Most teams have played around 80 games of the 162-game gauntlet, and we’re going to look at every playoff-berth contending team (i.e., any team winning more than losing, basically)—and align it all with their present-day payroll numbers, supplied by Spotrac. We have shown the correlations before, but they always need updates, and so that’s our task today. Some teams are a surprise; others definitely are not.
American League
No. 1 seed: Detroit Tigers—$145M (18th highest payroll)
No. 2 seed: Houston Astros—$221M (6th)
No. 3 seed: New York Yankees—$289M (3rd)
No. 4 seed: Tampa Bay Rays—$88M (27th)
No. 5 seed: Toronto Blue Jays—$245M (5th)
No. 6 seed: Seattle Mariners—$148M (16th)
We see some of the usual suspects here lined up for the playoffs, and we also see one of the more efficient franchises competing. The one surprise is the Tigers, of course, with a lower-half payroll playing in the 14th-biggest television market.

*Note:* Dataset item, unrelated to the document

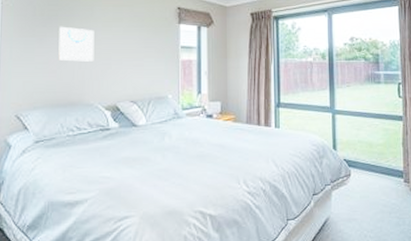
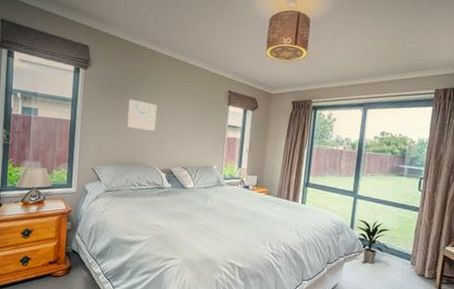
indoor plant: none [337,137,379,188] -> present [354,219,390,264]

Remember, every Top 10 TV market has a had a World Series winner since 2018, and oddly, the Tampa/St. Petersburg/Sarasota market is the 11th-largest audience in the country.
That’s right: the Rays are that close to playing in a Top 10 market. No wonder the league doesn’t want to move that team. But we digress … next up in the queue for a playoff spot are Cleveland ($100M, 25th) and Los Angeles ($195M, 11th). No other AL teams are over .500 right now, so we won’t discuss them as postseason contenders until they can prove they can earn a spot. Money talks here, more often than not.
National League
No. 1 seed: Los Angeles Dodgers—$338M, 1st
No. 2 seed: Chicago Cubs—$193M, 12th
No. 3 seed: Philadelphia Phillies—$280M, 4th
No. 4 seed: New York Mets—$325M, 2nd
No. 5 seed: Milwaukee Brewers—$105M, 24th
No. 6 seed: San Diego Padres—$209M, 9th
Other on the cusp include San Francisco ($195M, 10th), St. Louis ($136M, 19th), Cincinnati ($117M, 22nd), and Arizona ($187M, 14th). The Brewers stand out here in the current standings, while the Cardinals and the Reds are showing themselves to be crafty competitors. But yes, three of the top-four spenders in MLB reside in the senior circuit, and those teams are getting their money’s worth so far in this 2025 season.
For the record, Texas ($219M, 7th) and Atlanta ($210M, 8th) are the only two Top 10 teams right now playing sub-.500 baseball, and both are capable of turning it around late season and making a push for October; each team has won the World Series recently, of course. Generally, though, as you can see, it pays off to spend a lot of money, as it’s the best way to gain entry into the four-round postseason playoff tournament.